**TASK TO CARRY OUT**
Reproduce all of the entries character for character, while leaving out any pictures they contain.

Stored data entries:
◇ ◇ ◇

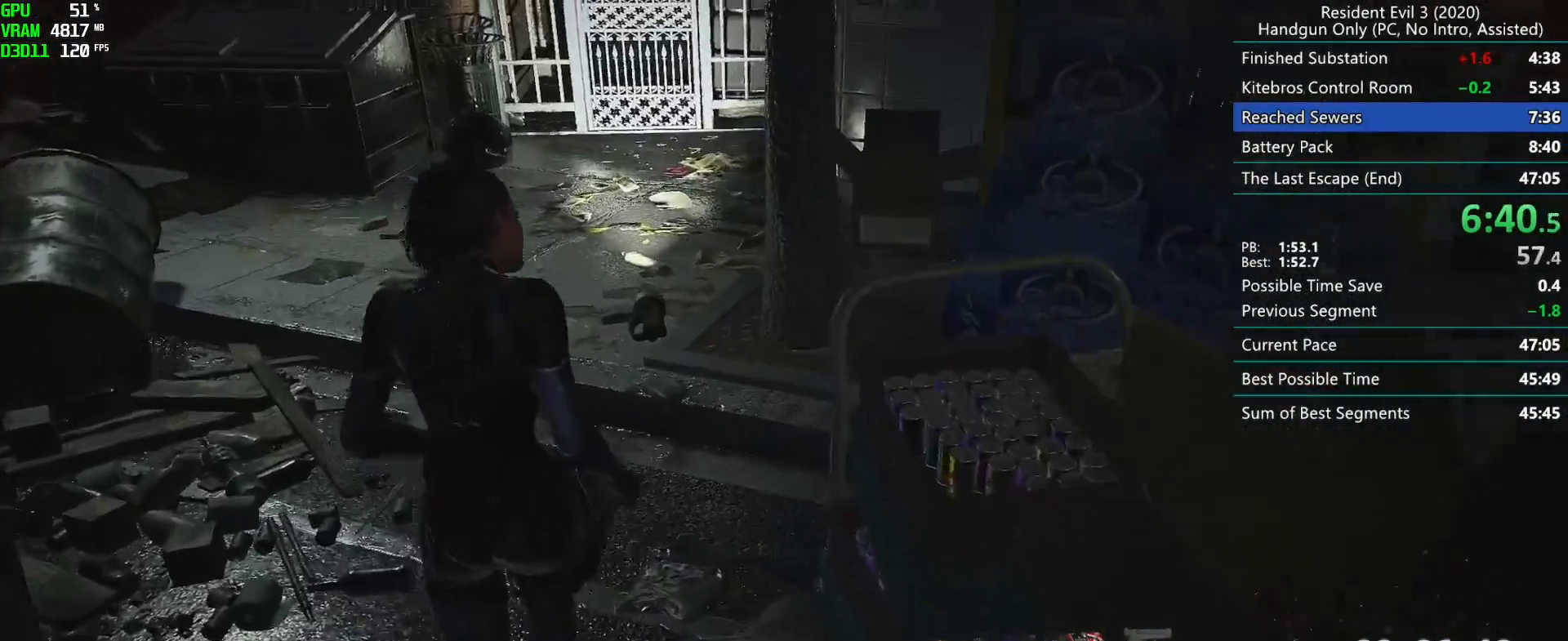
{"keys": ["r"], "mouse": [], "events": []}
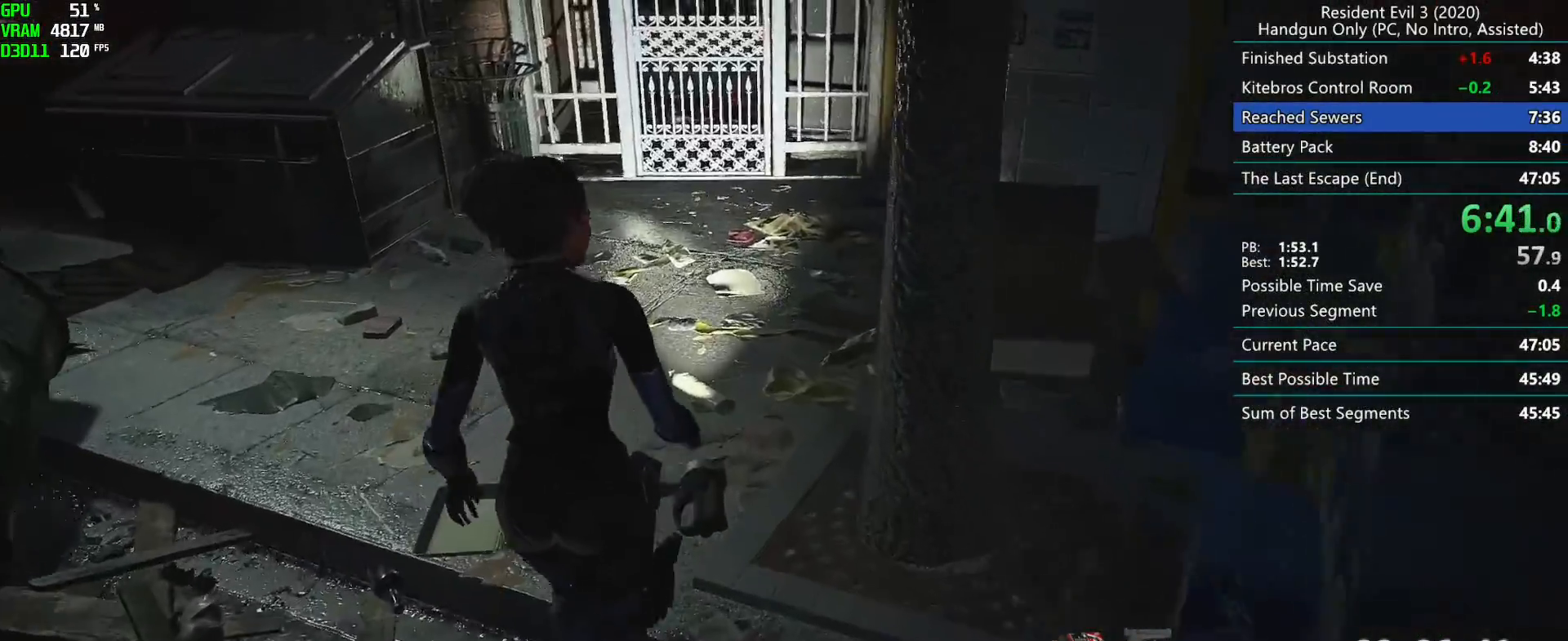
{"keys": ["r"], "mouse": [], "events": []}
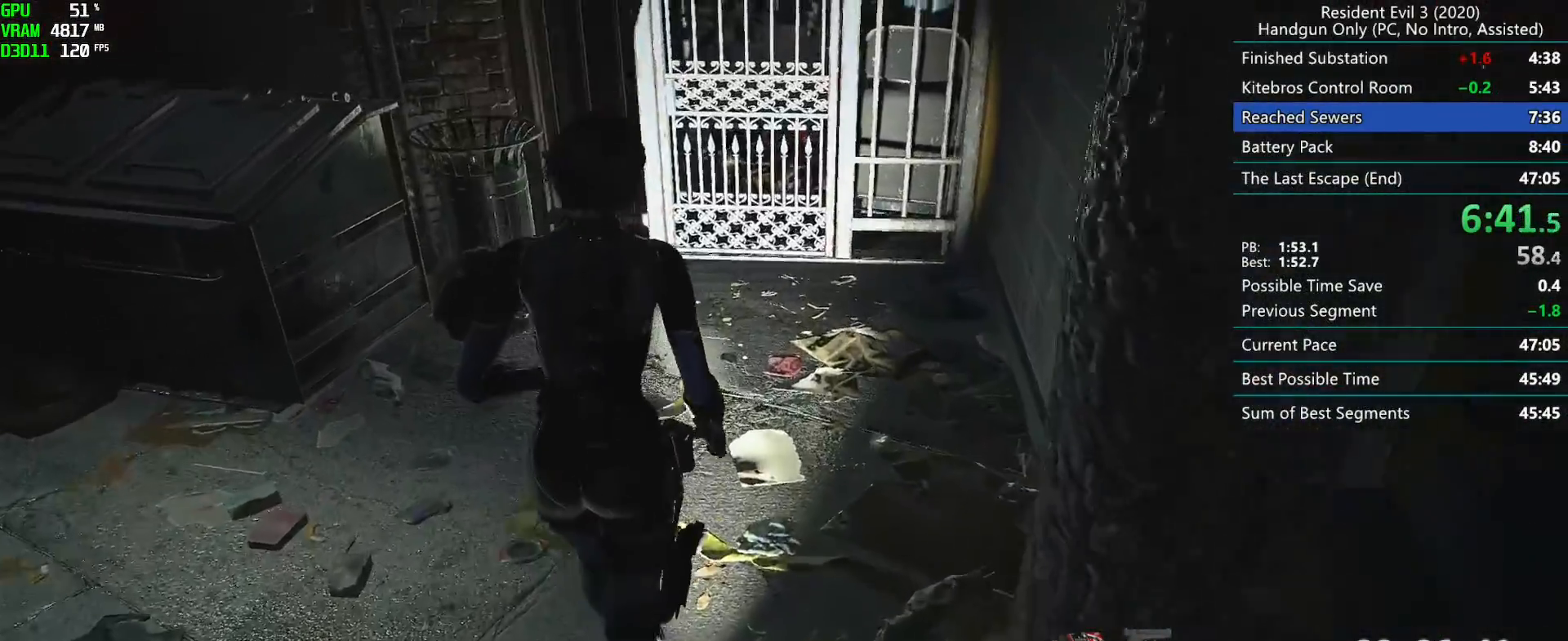
{"keys": ["r"], "mouse": [], "events": []}
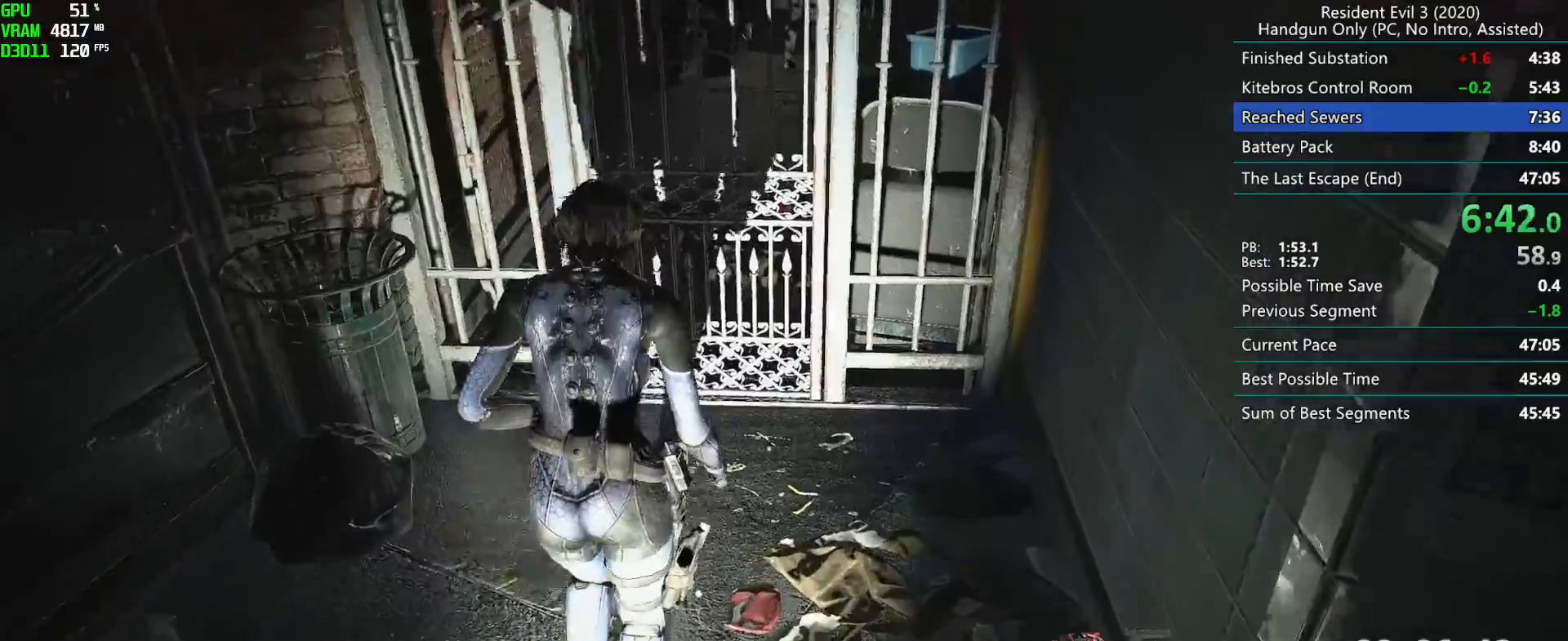
{"keys": ["r"], "mouse": ["right"], "events": [[367, "mouse_right", "down"]]}
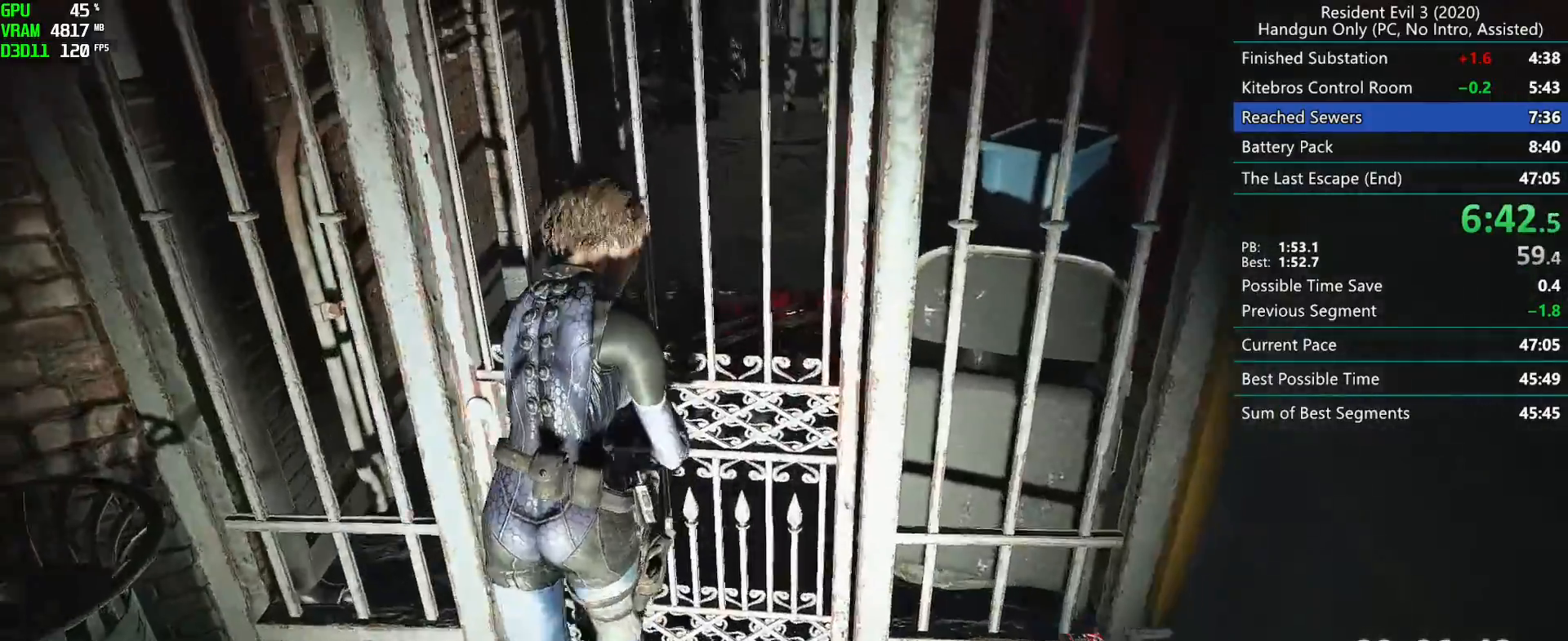
{"keys": ["r"], "mouse": [], "events": [[33, "mouse_right", "up"]]}
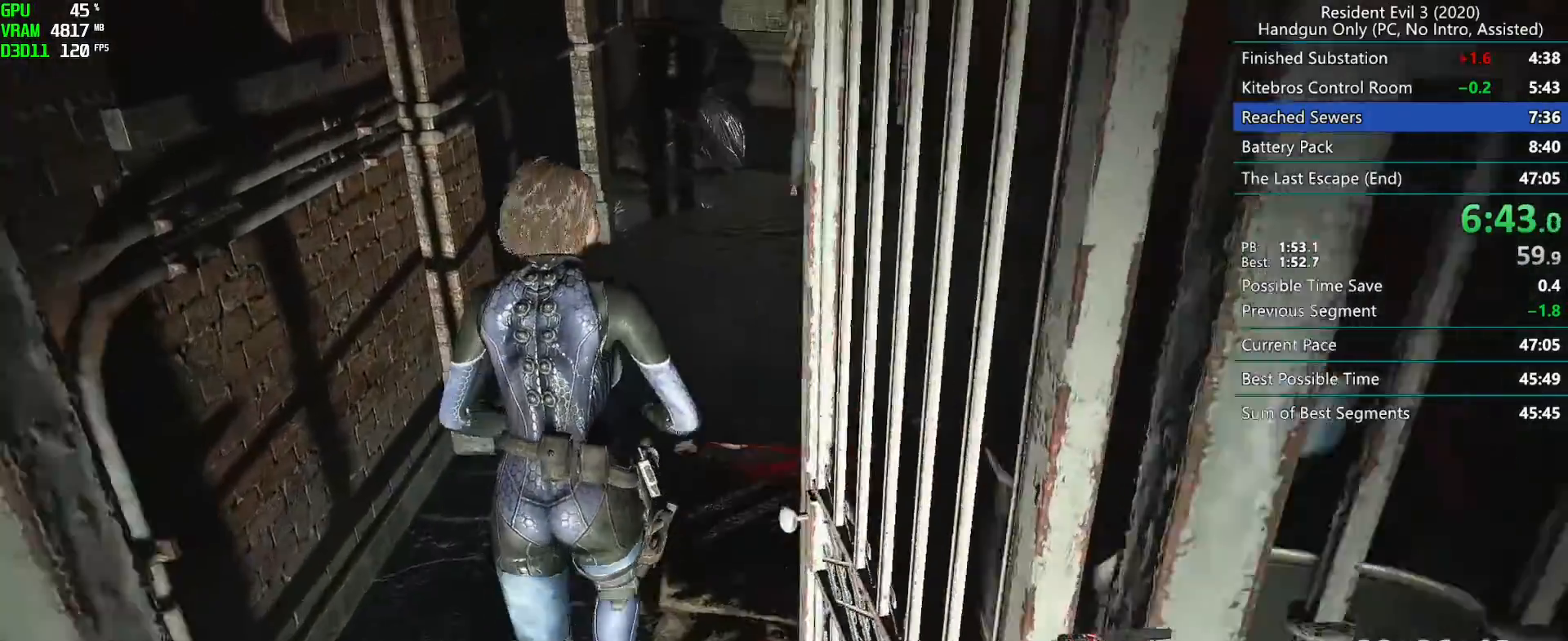
{"keys": ["r"], "mouse": [], "events": []}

◇ ◇ ◇

**YOUR RESPONSE**
{"keys": ["r"], "mouse": [], "events": []}
{"keys": ["r"], "mouse": [], "events": []}
{"keys": ["r"], "mouse": [], "events": []}
{"keys": ["r"], "mouse": ["right"], "events": [[367, "mouse_right", "down"]]}
{"keys": ["r"], "mouse": [], "events": [[33, "mouse_right", "up"]]}
{"keys": ["r"], "mouse": [], "events": []}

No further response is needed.